In the Mexican border town of Juárez, nearly a thousand women have been murdered since 1993, a femicide that has been largely ignored by local authorities and the global community. Critics say the United States’ reaction to the tragedy is indicative of its attitude toward both its North American neighbors, a detached position that ignores the greater, underlying border issues as the U.S. focuses on domestic economic concerns.

Dana Lynn Formby’s Corazón de Manzana brings together three mother/daughter pairs via the North American Free Trade Agreement and its role in the Juárez femicide, while North/South Plays examines how border relations have changed ten years after the September 11 attacks. In a recent conversation at the Chicago Cultural Center, creators of both shows discussed their approaches.

To tackle the challenge of telling personal stories in a larger political context, the companies turned to their own experiences for guidance. “Let’s start from our own autobiographic, ethnographic ideas on what [these issues] mean for us,” says North/South Plays codirector Miranda Gonzalez. Her cousin has been missing in Mexico for ten months with authorities doing little to advance the search. “Once you give a platform to that voice, there are many other people that it applies to.”

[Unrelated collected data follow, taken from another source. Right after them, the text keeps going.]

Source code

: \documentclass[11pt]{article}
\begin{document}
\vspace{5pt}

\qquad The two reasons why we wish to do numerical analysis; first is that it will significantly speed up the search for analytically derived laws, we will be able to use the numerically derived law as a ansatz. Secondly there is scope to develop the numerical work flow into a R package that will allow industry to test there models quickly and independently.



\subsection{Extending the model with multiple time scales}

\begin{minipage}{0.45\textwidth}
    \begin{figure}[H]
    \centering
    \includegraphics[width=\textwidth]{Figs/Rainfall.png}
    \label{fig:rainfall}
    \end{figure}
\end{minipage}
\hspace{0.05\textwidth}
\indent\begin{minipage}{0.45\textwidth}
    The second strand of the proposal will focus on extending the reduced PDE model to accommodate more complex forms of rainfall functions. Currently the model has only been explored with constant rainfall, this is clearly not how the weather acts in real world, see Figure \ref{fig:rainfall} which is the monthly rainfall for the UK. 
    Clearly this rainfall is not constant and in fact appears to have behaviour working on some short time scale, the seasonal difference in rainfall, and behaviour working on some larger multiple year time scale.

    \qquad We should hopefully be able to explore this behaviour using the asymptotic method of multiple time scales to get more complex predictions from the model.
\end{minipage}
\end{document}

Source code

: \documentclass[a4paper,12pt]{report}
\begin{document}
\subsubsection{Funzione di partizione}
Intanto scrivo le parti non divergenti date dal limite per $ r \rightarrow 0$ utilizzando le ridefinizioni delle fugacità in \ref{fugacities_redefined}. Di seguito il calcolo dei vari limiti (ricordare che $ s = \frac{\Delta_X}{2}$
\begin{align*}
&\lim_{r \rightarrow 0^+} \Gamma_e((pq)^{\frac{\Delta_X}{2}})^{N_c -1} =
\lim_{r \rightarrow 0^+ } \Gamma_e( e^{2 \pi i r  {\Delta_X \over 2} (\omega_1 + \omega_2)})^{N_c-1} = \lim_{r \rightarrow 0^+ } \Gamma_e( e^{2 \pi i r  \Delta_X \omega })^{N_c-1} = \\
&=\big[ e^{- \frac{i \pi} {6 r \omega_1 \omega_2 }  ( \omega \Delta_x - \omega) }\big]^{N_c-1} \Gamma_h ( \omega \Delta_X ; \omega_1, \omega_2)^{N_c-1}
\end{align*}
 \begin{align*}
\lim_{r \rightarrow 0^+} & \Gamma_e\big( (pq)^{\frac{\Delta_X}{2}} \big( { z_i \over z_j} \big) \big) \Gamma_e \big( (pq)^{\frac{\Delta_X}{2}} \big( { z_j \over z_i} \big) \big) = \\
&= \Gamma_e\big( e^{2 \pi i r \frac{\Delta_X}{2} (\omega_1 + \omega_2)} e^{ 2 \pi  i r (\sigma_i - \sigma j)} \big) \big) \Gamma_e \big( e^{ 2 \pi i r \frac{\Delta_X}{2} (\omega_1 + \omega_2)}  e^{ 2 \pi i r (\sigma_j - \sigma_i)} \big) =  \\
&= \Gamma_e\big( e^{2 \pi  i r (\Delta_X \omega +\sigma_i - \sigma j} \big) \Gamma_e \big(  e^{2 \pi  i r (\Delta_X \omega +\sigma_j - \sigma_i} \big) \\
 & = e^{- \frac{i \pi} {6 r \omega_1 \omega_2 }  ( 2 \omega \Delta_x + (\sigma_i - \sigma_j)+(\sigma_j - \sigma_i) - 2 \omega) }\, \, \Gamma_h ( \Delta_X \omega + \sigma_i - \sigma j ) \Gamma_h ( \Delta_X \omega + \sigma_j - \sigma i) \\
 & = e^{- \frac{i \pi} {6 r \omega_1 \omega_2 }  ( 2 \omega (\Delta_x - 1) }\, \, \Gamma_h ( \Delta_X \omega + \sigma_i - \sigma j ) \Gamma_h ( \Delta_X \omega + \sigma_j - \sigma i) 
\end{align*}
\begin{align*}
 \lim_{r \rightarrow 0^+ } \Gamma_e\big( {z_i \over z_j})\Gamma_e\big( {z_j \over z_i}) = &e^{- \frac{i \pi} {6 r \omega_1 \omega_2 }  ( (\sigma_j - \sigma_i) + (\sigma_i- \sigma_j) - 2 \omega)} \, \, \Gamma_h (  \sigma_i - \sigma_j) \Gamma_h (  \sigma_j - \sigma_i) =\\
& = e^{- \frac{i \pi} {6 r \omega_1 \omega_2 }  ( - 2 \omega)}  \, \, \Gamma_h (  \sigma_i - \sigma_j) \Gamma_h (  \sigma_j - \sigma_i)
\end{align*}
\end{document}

The enactment of NAFTA in 1994 brought an influx of American factories to Juárez, and while the policy has been good for Mexico’s economy, it’s taken a significant toll on the workers. “Since NAFTA’s been enacted, the economic growth has gone up 20 percent for all three countries,” Formby says. “Except for the fact that the money is all staying up at the top end, and systematically, middle class, lower-middle class and the poor have been losing two months of pay per year since 1993. Even though it looks like they’re getting the raises, it doesn’t nearly amount to what inflation is.”

The elusiveness of information about the Juárez femicide made online research difficult for Cruz Gonzalez-Cadel, a native of Argentina making her Chicago debut in Corazón de Manzana. “It’s very hard to find. It’s very covered,” she says. “You find a name, you find a contact, and the next day it’s gone. You save the link, but it’s not there anymore. It’s kind of scary.”

As cartel violence finds its way into Arizona and California, it’s clear that Mexico’s issues have become continental ones. “A lot of times I think that north of Mexico—United States, Canada—thinks it’s Mexico’s problem,” Formby says. “That it’s a Third World country living in First World economics and they just need to figure things out. To remove us from the equation and not realize we’re part of it, especially with the drugs coming up north where they’re selling them…”

Corazón de Manzana opens Friday 26; the Incubator Showcase for The North/South Plays is Monday 29.